Se antes a vida estivesse boa, eu nem atinava de perceber o quão ruim ela anda agora, nesses dias fechados, engavetados, reprisados de outros idênticos. Tem dias que nem mesmo o sol amarelo-azulado do inverno, à contra luz, conduz a minha vontade às ruas. Isso que a planura do Menino Deus quase não sacrifica meus joelhos nem o quadril titânico, onde acabei vindo morar.
Porém agora eu encontrei com o que me ocupar na falta do jogo de canastra dos vizinhos e dos livros e filmes aborrecidos. É que eu não tolero mais encontrar na televisão os atores do TCM, velhos quando eu ainda era um menino, perpetuamente jovens, bonitos e saudáveis. Sem pinos e nem ressalvas especiais na vida.

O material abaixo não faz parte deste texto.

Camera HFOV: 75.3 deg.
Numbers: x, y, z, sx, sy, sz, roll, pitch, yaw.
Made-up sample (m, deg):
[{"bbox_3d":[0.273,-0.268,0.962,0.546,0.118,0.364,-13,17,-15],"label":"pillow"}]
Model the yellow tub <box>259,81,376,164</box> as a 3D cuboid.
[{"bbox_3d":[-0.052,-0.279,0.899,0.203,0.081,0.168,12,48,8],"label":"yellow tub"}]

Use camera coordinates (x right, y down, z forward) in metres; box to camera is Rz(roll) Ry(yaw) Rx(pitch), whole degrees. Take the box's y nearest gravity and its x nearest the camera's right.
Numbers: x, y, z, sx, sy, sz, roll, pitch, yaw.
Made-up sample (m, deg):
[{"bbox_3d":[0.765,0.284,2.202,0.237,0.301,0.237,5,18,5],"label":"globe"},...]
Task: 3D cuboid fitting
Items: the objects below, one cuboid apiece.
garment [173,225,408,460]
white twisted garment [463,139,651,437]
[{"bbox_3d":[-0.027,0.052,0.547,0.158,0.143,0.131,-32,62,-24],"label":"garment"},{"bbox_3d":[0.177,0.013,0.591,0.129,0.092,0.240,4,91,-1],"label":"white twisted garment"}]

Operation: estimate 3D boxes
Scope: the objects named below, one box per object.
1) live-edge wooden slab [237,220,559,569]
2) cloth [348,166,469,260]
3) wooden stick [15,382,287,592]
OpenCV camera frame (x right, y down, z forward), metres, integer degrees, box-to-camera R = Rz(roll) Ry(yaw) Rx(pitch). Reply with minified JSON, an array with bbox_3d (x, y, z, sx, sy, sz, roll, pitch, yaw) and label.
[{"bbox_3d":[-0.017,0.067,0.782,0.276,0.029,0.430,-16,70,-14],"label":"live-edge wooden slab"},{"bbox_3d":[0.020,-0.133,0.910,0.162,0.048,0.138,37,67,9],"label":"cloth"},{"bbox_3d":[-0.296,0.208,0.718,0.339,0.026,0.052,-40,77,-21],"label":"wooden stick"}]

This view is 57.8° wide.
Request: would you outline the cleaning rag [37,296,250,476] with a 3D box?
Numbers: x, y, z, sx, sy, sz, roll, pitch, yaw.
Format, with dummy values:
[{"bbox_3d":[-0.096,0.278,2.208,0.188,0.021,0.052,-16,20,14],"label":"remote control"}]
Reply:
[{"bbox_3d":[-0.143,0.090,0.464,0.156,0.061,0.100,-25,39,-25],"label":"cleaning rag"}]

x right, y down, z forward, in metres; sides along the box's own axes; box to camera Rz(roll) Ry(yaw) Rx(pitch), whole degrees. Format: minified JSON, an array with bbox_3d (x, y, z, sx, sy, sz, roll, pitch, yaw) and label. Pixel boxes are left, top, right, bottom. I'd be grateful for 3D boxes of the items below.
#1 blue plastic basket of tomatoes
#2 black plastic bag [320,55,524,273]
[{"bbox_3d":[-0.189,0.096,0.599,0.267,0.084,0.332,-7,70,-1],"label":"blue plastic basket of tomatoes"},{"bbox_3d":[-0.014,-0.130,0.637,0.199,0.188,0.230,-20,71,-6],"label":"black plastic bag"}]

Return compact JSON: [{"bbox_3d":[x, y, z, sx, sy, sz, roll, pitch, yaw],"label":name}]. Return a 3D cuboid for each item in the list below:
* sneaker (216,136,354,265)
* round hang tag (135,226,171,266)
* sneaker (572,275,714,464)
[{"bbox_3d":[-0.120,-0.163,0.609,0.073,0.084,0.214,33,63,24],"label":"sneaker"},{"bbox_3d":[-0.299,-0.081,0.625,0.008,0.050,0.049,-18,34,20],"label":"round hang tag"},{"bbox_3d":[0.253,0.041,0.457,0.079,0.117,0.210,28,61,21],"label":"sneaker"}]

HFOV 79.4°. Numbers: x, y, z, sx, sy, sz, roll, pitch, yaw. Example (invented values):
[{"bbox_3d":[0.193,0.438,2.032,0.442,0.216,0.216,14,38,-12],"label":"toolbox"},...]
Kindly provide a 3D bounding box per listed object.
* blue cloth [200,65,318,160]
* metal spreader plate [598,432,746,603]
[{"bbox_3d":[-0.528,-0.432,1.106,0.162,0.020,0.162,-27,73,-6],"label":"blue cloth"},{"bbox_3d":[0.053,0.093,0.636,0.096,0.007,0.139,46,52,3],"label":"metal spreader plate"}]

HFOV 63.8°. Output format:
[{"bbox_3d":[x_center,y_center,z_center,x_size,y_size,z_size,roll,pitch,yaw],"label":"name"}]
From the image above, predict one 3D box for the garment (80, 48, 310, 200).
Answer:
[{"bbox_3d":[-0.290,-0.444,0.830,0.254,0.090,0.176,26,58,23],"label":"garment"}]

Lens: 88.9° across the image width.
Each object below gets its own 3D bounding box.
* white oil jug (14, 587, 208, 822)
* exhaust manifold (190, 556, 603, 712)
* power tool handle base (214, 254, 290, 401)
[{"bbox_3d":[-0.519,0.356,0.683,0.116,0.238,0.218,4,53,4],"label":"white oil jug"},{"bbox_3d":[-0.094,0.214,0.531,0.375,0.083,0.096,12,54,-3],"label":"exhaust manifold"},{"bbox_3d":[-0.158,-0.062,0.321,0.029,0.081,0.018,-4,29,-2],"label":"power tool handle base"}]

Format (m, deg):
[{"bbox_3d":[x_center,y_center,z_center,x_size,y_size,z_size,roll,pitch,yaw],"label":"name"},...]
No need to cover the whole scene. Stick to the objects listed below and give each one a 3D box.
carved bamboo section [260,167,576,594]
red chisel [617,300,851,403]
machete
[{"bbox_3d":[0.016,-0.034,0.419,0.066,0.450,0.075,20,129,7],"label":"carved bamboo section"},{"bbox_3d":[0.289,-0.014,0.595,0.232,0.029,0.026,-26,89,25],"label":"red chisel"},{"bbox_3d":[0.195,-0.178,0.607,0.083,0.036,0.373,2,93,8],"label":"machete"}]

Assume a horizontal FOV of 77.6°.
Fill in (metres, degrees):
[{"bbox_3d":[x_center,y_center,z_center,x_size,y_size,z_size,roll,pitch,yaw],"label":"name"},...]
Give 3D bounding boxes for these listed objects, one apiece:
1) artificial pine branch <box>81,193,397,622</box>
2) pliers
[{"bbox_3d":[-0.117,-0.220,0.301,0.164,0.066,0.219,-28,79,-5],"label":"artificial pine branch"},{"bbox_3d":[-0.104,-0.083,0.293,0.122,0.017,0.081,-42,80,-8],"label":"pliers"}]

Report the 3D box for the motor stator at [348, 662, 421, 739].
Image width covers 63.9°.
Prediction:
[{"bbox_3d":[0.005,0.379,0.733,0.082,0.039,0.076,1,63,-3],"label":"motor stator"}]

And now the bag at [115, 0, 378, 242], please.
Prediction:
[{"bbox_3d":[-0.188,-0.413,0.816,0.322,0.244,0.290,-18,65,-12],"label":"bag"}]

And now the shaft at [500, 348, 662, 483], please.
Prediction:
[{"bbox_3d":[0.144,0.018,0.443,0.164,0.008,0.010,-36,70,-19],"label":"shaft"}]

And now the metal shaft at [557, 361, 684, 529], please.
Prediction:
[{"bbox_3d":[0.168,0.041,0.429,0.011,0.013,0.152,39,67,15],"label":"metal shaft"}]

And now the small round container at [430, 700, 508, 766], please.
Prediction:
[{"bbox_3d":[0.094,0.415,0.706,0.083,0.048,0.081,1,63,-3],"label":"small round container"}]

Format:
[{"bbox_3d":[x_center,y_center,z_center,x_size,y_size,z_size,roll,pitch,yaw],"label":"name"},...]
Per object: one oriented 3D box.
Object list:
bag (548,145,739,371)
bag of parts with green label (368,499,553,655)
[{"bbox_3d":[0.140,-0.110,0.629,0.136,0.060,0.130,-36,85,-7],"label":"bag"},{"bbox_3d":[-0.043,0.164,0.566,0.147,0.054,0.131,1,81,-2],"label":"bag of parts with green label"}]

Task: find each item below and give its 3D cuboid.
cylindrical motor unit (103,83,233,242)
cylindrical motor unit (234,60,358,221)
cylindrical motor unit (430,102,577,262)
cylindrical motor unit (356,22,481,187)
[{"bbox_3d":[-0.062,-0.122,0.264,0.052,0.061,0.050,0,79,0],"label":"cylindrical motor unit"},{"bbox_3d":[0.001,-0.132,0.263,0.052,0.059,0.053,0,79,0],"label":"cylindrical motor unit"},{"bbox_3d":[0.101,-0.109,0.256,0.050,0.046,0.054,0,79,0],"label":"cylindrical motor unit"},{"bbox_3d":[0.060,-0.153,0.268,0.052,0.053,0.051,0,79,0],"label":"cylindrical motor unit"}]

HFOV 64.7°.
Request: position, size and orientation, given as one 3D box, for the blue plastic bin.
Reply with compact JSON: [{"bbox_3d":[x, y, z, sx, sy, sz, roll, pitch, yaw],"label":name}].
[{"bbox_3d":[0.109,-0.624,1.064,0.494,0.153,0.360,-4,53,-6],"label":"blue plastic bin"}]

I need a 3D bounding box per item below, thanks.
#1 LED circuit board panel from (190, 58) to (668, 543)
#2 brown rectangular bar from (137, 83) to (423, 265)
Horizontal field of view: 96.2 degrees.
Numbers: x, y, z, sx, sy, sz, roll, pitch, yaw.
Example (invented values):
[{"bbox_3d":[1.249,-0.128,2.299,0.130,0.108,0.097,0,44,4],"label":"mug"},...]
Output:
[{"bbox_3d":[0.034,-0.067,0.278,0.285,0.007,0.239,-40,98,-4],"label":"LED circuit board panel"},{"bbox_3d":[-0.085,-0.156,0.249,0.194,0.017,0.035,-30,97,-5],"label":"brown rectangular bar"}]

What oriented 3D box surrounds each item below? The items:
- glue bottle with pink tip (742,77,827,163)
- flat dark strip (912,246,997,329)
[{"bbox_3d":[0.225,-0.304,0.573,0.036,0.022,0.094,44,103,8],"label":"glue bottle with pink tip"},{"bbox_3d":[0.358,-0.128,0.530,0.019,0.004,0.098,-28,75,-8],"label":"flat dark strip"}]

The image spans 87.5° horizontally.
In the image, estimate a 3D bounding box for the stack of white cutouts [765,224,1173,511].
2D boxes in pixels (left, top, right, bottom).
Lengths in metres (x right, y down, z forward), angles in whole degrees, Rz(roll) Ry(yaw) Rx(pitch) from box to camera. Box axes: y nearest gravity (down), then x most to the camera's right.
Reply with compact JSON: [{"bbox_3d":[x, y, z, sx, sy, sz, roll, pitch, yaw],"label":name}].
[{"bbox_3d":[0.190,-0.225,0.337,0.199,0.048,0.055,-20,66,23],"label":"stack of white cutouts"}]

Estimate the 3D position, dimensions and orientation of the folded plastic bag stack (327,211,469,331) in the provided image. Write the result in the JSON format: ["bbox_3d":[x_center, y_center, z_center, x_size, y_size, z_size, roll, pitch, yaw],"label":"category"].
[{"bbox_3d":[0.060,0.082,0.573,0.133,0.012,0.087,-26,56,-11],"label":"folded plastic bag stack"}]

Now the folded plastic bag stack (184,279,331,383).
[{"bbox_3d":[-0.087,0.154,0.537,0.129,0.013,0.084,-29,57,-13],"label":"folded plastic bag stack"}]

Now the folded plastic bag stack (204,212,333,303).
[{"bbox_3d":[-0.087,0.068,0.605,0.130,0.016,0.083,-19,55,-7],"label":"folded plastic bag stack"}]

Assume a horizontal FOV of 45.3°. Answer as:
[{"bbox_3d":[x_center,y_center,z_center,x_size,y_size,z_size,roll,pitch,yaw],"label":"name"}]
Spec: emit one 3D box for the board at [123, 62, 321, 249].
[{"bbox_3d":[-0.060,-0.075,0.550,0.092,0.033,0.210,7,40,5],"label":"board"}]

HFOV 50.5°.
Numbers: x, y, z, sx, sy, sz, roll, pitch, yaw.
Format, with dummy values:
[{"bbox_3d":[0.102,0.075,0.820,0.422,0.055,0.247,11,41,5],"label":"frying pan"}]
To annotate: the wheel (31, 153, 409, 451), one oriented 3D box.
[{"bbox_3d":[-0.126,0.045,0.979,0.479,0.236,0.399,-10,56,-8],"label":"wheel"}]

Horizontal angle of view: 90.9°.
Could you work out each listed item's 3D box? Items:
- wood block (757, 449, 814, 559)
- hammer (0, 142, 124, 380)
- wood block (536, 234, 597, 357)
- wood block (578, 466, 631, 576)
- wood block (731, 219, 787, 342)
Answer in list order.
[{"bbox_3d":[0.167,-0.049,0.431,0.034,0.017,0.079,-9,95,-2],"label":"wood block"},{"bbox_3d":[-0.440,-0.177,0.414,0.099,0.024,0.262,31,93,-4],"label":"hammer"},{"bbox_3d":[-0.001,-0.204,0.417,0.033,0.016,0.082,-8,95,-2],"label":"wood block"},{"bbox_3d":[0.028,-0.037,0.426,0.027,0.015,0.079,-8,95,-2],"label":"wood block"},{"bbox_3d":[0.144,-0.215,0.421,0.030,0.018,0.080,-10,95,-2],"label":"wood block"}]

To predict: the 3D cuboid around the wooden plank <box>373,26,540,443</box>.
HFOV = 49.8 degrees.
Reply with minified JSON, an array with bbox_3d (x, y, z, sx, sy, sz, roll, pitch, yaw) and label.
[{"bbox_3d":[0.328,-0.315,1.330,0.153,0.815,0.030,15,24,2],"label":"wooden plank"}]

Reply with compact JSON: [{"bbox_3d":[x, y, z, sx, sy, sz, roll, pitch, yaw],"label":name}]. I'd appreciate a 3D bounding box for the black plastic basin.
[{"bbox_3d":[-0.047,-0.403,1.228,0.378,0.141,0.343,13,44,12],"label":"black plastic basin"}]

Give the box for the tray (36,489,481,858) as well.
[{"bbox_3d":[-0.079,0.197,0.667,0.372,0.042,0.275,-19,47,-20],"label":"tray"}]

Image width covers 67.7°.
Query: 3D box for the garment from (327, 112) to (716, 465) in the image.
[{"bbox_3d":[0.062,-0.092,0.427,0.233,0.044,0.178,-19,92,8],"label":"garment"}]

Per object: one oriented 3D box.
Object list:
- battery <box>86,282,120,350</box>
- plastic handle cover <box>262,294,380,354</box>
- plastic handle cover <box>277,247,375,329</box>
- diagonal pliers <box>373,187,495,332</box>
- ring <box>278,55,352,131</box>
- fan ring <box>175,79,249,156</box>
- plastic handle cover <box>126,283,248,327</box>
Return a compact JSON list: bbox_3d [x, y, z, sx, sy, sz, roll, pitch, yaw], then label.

E também os livros me enfaram de uma tal maneira que nem é bom comentar ou pensar, afinal, vá que se ofendam os fantasmas desses gigantes todos e decidam por me punir de alguma maneira, eu não sei, quitando a minha memória num golpe só, que no fundo eles são bandidos mesmo. Esses sujeitos. É que cansa sobremaneira (se eu te contasse) ter de topar com a sombra dos outros, esses semideuses.
Eu antes preferia as pombas de longas tardes à toa, que pelo menos parecem nunca serem as mesmas. Pombas avulsas em frente ao banco onde vinha tomar meu punhado de sol antes de substituí-lo definitivamente por cápsulas de vitamina e recomendações de mais cautelas e quietudes intermináveis. Eu sei que vai chegar o dia em que vou preferir as cápsulas, mas, enquanto posso, deixo que o sol banhe a estrutura do corpo. Com a fronte protegida de qualquer coisa, é claro. E um comprimido de aspirina no bolso da frente pro caso de um enfarte. Quem é que sabe?
Mas eu vinha dizendo que a vida era suportável, agora melhorou muito com esse trumbico que o vendedor me instalou no aparelho novo, presente dos netos. Diz ele que é de “encontros”. E me deu, de atrevido, um perfil falso. Pra mim, é diversão pra horas e também a coisa de ir pra cima e pra baixo dá uma noção de movimento, de algum movimento nessas tardes pachorrentas, intermináveis.
Agora, quando até respirar virou quase desaconselhável e as figuras vão mudando, como num interminável menu de gente, e se repetindo, eu me confundo a elas e parece que desapareço da mesma forma que no footing do Centro, ainda que não se compare vida de verdade com isso.
Só convite mesmo nunca pensei que pudesse acontecer, de alguém, por me conhecer. A foto que depois troquei não é má, mas tampouco realista. Deveria me sentir um enganador por isso? Não… Também não faço ideia se essa Maria Helena é essa pessoa mesmo, apesar de que, se tem uma coisa que velho não se engana, é o ouvido (apesar da surdez). Mesmo rareando, lá dentro a gente sabe quando a voz se encolhe na garganta, rascante, e atinge as ondas sonoras com seu traço inconfundível de ave antiga, naquela rouquidão que sempre entende de se instalar e inundam as cordas vocais às vezes, e as embaraçam.
A Maria Helena não há de ser golpista e, mais a mais, vai me roubar o quê? Minha niqueleira? Os documentos? O cartão da formidável aposentadoria? Prejuízo sem monta, que me leve tudo se for mesmo mais sábia que eu (o que também não é difícil), e souber que podemos por um momento também congelar o tempo, como num beijo de três segundos, Cary e Ingrid. Ou três vezes três…
E, se for golpe, sequestro, o que seja, pelo menos olhei pra cima um pouco, tirei o mofo e me iludi. Não dizia aquele outro que a vida é sonho? Ah.. Maria Helena, olhe pra mim… O meu estado de nervos. E não repare em nada. Olhe em meus olhos, não seja tola de me comparar. Não é verdade que todo mundo fica perfeito quando não é comparado? Agora, se for pra me roubar, que roube direito, com gentileza. Porque tem muito diferença entre ser enganado ou bem roubado.